### Page text
R. B. Russell – Ghosts

Some books just beg to have a soundtrack. The dirty ambient created by the tales of scummy, urban decay that Bukowski peddled so well would sit well with many a jazz soundtrack (although he always had Chinaski play classical music records). The disturbing characters of Chuck Palahniuk work so well with Nine Inch Nails and I’m pretty sure Grails created their apocalyptic stuff with the less preachier side of the Bible (old testament, aka God envisioned by Michael Bay).

R.B. Russell‘s Ghosts is a perfect fit to his recent book, the collection of stories called Ghosts. There’s two types of songs in this atmosphere-thick album: the instrumental tracks that are made unnerving by the addition of found sounds and the ones with the ghostly voice of Lidwine, which are equally haunting, not only because of her mournful vocal delivery, but also because there’s enough real world samples (whistling, ghostly whirrings – the chilling ‘She Sleeps’) to give it a real sense, even if it’s mostly a soundtrack clearly for the paranormal.

After the hors d’oeuvre that is ‘Ravissante’, the mood continues to smoulder with the mesmerising ‘Ghosts’, a theme tune for the opening credits, surely? Overcast skies, fallen leaves and old estates in severe disarray. It’s the mournful tones of the vocals (plus that little electronic drone in the back – unnerving) that sells it. ‘Love (it is there)’ is more of an otherworldly dreamy section. Instrumentally, it’s similar to ‘Ghosts’ but here we have slightly cheerier voices (although the lyrical refrain of “it is dead” might say something different).

### Provided material

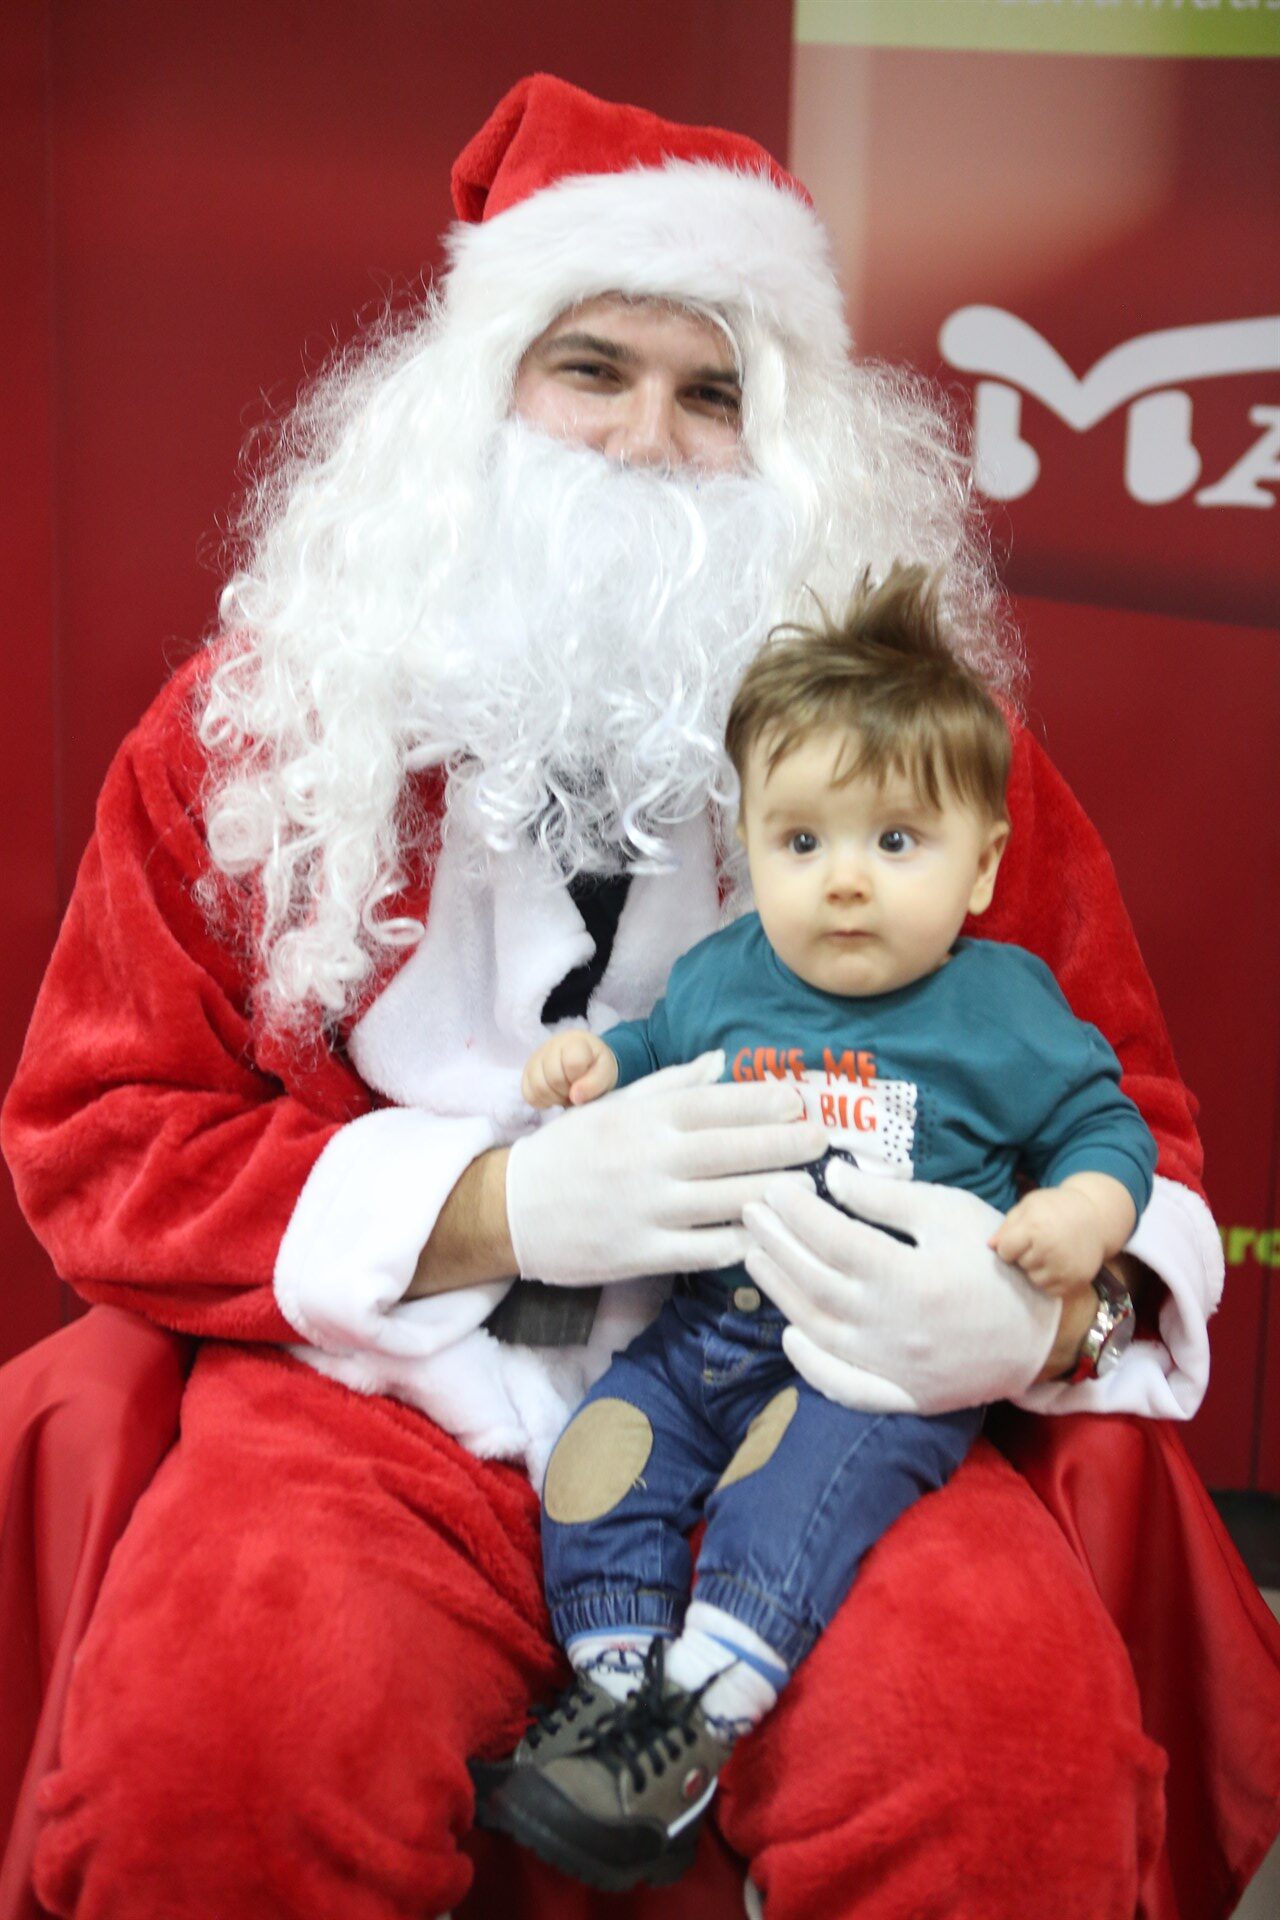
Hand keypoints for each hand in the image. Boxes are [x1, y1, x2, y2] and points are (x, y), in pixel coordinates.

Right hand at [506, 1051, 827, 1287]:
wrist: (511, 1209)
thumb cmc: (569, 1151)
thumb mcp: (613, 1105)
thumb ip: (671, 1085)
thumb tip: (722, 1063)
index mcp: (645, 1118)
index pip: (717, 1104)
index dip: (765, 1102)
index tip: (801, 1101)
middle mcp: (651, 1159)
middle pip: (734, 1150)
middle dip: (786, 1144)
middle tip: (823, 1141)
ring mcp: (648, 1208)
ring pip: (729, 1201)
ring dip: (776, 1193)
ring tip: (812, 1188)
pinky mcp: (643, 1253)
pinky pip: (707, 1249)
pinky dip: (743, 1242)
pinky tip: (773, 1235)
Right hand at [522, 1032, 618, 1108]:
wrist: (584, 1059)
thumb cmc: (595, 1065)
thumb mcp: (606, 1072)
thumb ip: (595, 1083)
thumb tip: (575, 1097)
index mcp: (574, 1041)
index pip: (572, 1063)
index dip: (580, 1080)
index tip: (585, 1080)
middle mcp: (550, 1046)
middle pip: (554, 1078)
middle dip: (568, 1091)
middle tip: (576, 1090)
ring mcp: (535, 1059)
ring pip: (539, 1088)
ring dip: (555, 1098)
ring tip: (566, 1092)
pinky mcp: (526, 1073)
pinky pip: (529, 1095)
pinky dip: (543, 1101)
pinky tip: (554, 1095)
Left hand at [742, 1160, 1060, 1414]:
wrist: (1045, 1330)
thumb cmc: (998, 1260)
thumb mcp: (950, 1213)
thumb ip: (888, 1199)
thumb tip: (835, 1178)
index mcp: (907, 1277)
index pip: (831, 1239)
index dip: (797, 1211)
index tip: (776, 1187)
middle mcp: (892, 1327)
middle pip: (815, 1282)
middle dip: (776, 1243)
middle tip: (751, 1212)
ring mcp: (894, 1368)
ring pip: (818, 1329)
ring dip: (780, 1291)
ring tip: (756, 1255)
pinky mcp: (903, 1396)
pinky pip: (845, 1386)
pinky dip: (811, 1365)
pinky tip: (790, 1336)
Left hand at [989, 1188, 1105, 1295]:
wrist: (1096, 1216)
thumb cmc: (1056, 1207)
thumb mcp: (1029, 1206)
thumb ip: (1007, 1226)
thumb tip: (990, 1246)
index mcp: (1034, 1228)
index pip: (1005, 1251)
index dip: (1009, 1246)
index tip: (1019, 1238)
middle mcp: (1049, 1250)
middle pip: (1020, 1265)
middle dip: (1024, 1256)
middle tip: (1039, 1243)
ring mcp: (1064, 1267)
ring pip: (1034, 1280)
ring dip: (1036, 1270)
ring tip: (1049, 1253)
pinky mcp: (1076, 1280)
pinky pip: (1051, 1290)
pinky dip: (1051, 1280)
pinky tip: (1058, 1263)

* * *

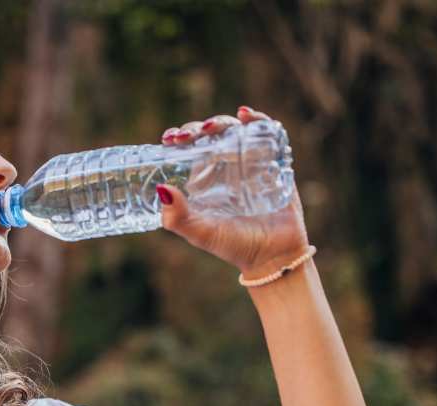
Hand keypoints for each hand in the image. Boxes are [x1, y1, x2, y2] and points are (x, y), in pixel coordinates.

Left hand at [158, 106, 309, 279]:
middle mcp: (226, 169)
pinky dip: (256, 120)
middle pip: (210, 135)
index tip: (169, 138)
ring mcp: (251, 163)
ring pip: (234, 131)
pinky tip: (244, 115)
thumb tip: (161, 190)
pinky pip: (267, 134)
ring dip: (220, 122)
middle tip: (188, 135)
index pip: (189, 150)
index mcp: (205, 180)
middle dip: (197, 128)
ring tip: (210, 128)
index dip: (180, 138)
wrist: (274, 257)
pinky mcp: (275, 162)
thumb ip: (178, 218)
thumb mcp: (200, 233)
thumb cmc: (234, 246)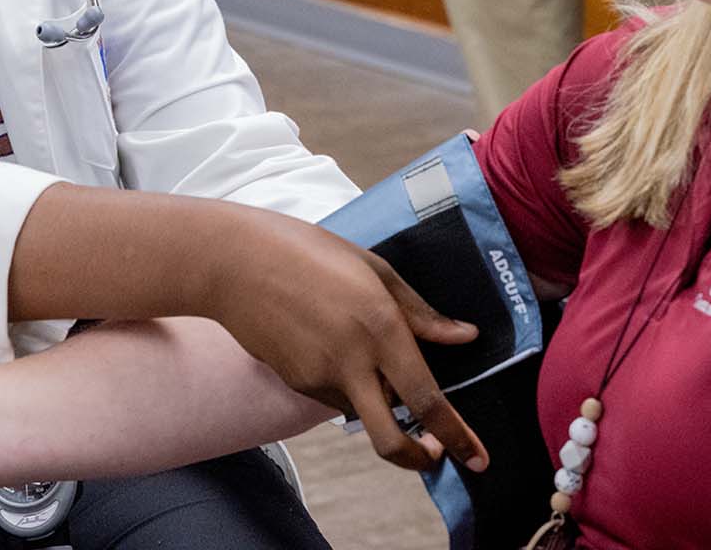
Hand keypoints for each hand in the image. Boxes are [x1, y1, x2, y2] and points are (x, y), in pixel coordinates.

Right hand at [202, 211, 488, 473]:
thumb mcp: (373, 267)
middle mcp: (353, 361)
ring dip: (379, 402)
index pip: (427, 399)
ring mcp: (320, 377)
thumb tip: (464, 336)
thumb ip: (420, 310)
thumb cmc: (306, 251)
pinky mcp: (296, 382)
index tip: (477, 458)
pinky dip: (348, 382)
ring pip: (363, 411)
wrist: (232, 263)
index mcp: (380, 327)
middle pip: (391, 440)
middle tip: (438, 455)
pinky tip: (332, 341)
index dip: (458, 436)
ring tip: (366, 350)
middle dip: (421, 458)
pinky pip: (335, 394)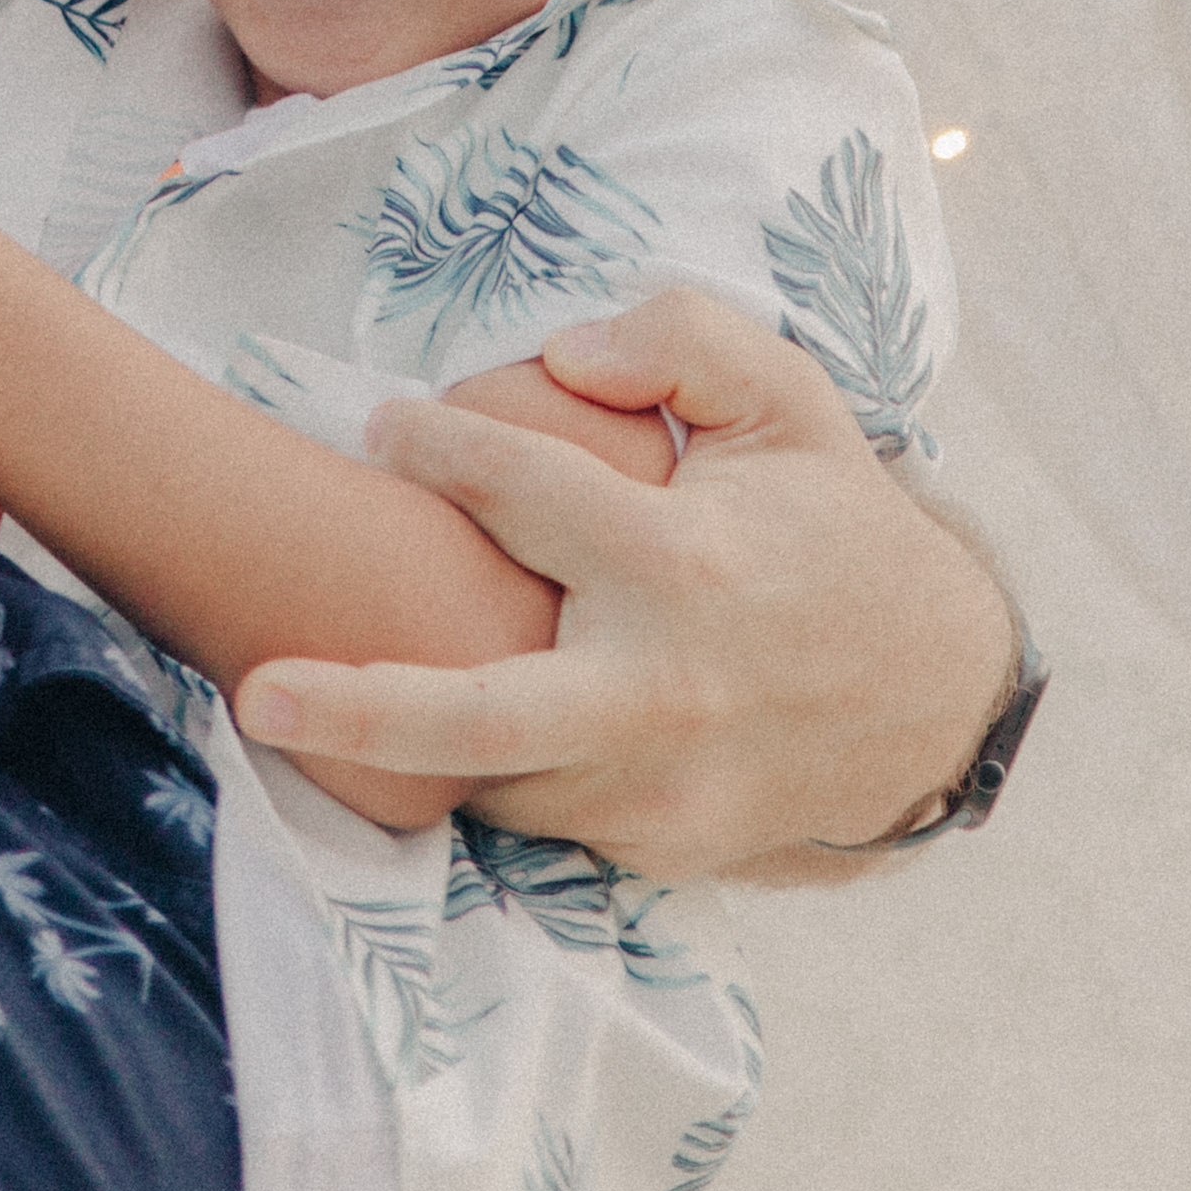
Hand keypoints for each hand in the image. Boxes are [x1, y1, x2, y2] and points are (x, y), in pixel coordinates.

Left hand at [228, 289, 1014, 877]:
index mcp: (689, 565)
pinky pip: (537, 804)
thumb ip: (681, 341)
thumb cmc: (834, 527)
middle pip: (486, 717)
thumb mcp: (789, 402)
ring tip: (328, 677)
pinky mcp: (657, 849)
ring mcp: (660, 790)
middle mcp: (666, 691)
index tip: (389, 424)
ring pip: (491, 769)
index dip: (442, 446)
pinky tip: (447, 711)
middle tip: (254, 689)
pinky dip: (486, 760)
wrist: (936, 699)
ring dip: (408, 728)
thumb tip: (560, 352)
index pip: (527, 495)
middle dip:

==

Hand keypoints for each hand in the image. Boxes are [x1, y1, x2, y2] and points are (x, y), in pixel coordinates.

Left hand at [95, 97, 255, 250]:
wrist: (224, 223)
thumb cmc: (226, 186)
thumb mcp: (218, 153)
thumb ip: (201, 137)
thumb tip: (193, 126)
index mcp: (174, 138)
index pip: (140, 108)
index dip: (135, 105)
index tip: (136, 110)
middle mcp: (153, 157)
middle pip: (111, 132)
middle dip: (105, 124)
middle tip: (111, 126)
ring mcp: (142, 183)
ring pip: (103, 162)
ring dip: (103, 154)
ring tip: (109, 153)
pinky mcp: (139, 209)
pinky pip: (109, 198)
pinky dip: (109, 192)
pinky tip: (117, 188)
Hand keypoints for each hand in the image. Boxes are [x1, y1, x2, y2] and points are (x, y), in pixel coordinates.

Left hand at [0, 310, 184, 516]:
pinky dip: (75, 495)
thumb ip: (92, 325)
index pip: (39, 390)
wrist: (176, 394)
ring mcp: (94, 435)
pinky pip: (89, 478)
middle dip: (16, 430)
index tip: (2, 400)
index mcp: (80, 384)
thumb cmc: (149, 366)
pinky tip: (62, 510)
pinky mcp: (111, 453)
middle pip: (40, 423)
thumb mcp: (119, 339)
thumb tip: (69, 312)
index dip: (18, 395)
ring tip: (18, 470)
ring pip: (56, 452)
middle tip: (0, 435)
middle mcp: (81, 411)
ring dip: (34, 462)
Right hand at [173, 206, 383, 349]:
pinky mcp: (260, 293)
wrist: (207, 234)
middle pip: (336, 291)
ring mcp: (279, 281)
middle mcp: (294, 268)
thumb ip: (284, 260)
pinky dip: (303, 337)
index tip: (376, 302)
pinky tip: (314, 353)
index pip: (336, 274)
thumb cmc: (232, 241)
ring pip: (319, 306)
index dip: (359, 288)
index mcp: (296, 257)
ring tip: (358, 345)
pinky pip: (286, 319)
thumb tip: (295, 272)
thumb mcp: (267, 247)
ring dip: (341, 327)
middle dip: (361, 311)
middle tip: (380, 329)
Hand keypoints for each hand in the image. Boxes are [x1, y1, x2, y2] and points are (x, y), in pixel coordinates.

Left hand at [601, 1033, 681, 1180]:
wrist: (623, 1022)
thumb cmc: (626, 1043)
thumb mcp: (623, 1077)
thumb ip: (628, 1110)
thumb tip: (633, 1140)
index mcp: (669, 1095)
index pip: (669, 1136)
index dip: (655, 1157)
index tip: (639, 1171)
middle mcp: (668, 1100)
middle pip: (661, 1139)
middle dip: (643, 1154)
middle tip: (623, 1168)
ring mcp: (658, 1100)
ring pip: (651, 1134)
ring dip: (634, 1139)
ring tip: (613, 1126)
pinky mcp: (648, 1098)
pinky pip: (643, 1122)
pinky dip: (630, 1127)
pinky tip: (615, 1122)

### Work instruction 1
Reproduce the passage of the Ghosts album review starting at "After the hors" and ending at "say something different).".
### Work instruction 2
In the Ghosts album review, which band is said to work well with Chuck Palahniuk's characters?
None of the records are needed here.

### Your response 1
After the hors d’oeuvre that is ‘Ravissante’, the mood continues to smoulder with the mesmerising ‘Ghosts’, a theme tune for the opening credits, surely? Overcast skies, fallen leaves and old estates in severe disarray. It’s the mournful tones of the vocals (plus that little electronic drone in the back – unnerving) that sells it. ‘Love (it is there)’ is more of an otherworldly dreamy section. Instrumentally, it’s similar to ‘Ghosts’ but here we have slightly cheerier voices (although the lyrical refrain of “it is dead” might say something different).

### Your response 2
Nine Inch Nails